* [Excerpt provided]
+--

Election 1944: Westbrook Pegler columns

Reading Eagle (August 23, 1944)

americavotes1944

pegler

Pegler: Debate

By Westbrook Pegler

New York –
A studious observation of the controversies of the last few years in our country bring it home to me that we no longer debate, if we ever did in my time, but confine ourselves to claim, or boast, and accusation. That is to say, in an ancient political phrase, we point with pride and view with alarm. But seldom, even in Congress, are issues actually debated.

A New Deal orator or journalist will say, for example, that President Roosevelt is a great friend of labor and cite the Wagner Act as proof of his militant love for the working man. He presumes that it will be conceded that the Wagner Act is all that he says it is. Other men and women, of contrary opinion, might like to argue that this law is dangerous to labor, meaning the people who work for wages, although a great boon to the professional organizer and union politician and to the New Deal party.

But the question is never debated, head-on. The New Dealer makes his claim in the course of a speech or article and rushes on to insist that therefore Mr. Roosevelt should have the workers’ votes.

The one who insists that the Wagner Act deliberately exposes workers to oppression, exploitation and intimidation by the union and that behind it all is a cunning scheme to hitch labor in chains to Mr. Roosevelt’s chariot, does so in another form, over another hookup or in another publication. The point is that they never meet in public, whether on platform or printed page, and argue the issues in detail, speaking strictly to the subject, as Huey Long used to say.

In that form or oratory which passes for debate, Huey was a master, himself. For that matter, he was a great debater in the true meaning of the word, as good lawyers agreed who heard his argument before the 1932 Democratic Convention. But in speaking to the whole public. Huey actually won over multitudes by showing contempt for their intelligence. Thus, in one oration over the air he got his best effect by smearing Hugh Johnson as a chocolate soldier who had never snapped a cap. This was unfair and irrelevant. It was unfair because everyone who knew Johnson knew he was not a dandy, or chocolate soldier but downright slovenly and that one of the great disappointments of his life in the Army had been his inability to get overseas with a command. But the whole reference had absolutely nothing to do with the subject under discussion.

+--

* [Given information]
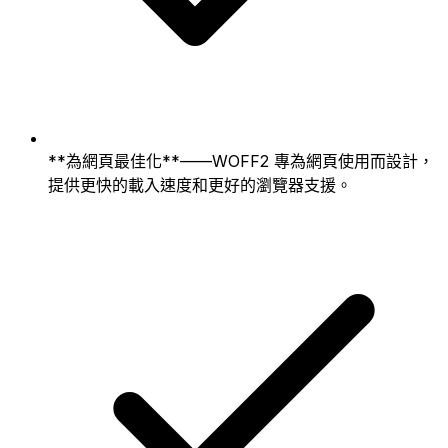
**為網頁最佳化**——WOFF2 專為網頁使用而設計，
提供更快的載入速度和更好的瀏覽器支援。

+--

* [Complete the following]
1/ Rewrite the column on debate from "But the question" up to and including "used to say.", replacing "hookup" with "broadcast".
2/ In the column on debate, before what gathering did good lawyers hear Huey Long's argument?

* [Exercise solutions]
1/
But the question is never debated, head-on. The New Dealer makes his claim in the course of a speech or article and rushes on to insist that therefore Mr. Roosevelt should have the workers’ votes.

The one who insists that the Wagner Act deliberately exposes workers to oppression, exploitation and intimidation by the union and that behind it all is a cunning scheme to hitch labor in chains to Mr. Roosevelt’s chariot, does so in another form, over another broadcast or in another publication. The point is that they never meet in public, whether on platform or printed page, and argue the issues in detail, speaking strictly to the subject, as Huey Long used to say.

2/ The 1932 Democratic Convention.